Excerpted records
***

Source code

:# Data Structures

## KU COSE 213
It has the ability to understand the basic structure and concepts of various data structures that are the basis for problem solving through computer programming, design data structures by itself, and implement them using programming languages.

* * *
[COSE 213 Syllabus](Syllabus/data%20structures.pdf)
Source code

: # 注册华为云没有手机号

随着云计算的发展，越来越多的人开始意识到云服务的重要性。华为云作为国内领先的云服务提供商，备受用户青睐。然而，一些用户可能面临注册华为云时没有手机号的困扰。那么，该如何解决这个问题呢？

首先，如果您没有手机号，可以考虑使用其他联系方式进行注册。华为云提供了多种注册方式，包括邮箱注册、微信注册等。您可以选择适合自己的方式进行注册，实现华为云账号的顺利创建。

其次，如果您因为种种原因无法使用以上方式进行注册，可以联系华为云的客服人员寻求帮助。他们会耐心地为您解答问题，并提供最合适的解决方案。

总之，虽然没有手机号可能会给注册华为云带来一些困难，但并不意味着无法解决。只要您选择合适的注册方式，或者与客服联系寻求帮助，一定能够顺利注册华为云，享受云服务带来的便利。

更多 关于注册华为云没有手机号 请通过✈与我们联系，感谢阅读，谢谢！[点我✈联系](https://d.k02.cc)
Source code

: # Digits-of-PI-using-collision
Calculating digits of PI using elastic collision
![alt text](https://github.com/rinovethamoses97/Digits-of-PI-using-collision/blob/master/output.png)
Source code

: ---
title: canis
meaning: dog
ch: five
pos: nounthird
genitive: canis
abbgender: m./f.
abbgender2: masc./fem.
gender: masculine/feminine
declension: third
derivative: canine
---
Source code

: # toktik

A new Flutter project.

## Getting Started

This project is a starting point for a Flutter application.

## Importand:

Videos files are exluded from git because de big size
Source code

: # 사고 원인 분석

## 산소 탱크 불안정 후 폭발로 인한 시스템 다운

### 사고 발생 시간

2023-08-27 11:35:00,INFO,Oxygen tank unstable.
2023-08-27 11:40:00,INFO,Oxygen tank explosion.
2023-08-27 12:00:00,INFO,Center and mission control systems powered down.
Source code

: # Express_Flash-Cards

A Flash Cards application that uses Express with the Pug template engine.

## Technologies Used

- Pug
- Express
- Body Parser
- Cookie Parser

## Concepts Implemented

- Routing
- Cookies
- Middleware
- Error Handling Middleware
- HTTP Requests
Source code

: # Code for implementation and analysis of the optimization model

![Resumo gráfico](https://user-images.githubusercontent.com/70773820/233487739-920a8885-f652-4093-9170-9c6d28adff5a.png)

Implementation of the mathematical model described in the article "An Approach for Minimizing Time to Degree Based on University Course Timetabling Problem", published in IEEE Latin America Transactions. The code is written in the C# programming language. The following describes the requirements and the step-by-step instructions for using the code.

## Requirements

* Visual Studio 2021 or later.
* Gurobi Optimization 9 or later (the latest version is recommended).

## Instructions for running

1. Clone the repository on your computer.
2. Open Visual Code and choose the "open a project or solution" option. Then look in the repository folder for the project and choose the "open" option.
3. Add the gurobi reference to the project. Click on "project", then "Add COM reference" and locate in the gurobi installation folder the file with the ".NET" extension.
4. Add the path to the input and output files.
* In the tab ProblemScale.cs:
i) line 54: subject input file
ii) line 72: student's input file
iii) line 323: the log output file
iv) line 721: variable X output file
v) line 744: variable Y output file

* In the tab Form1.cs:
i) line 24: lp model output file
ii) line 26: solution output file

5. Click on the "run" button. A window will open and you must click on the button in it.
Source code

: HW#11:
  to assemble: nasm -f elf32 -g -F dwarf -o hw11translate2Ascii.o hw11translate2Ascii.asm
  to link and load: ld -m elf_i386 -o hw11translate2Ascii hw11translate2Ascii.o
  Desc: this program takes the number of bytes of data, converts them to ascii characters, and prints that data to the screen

***

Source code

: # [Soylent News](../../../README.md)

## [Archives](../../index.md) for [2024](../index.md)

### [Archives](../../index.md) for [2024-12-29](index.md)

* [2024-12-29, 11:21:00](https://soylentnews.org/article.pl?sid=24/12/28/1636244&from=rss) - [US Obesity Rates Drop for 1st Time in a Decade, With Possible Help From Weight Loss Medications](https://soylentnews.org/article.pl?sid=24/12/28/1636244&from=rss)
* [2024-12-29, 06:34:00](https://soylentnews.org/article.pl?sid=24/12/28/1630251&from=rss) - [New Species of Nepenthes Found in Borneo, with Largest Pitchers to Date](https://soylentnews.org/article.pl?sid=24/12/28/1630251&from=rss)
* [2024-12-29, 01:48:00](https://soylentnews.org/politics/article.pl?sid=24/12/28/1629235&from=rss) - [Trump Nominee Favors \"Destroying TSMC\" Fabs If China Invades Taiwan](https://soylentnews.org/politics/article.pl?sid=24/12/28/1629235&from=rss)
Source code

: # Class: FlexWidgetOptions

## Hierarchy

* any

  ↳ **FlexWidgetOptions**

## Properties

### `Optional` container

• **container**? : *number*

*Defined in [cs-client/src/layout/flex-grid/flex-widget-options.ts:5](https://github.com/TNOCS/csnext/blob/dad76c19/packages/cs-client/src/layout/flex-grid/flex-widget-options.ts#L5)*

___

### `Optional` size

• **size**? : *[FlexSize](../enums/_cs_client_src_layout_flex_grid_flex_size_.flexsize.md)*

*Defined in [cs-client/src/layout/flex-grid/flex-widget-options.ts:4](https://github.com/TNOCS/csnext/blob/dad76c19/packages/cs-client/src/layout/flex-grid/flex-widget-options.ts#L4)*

***

Your objective
Pull out every line of the listing above that contains the word "size". Case counts.

Answer below
Videos files are exluded from git because de big size
### `Optional` size
• **size**? : *[FlexSize](../enums/_cs_client_src_layout_flex_grid_flex_size_.flexsize.md)*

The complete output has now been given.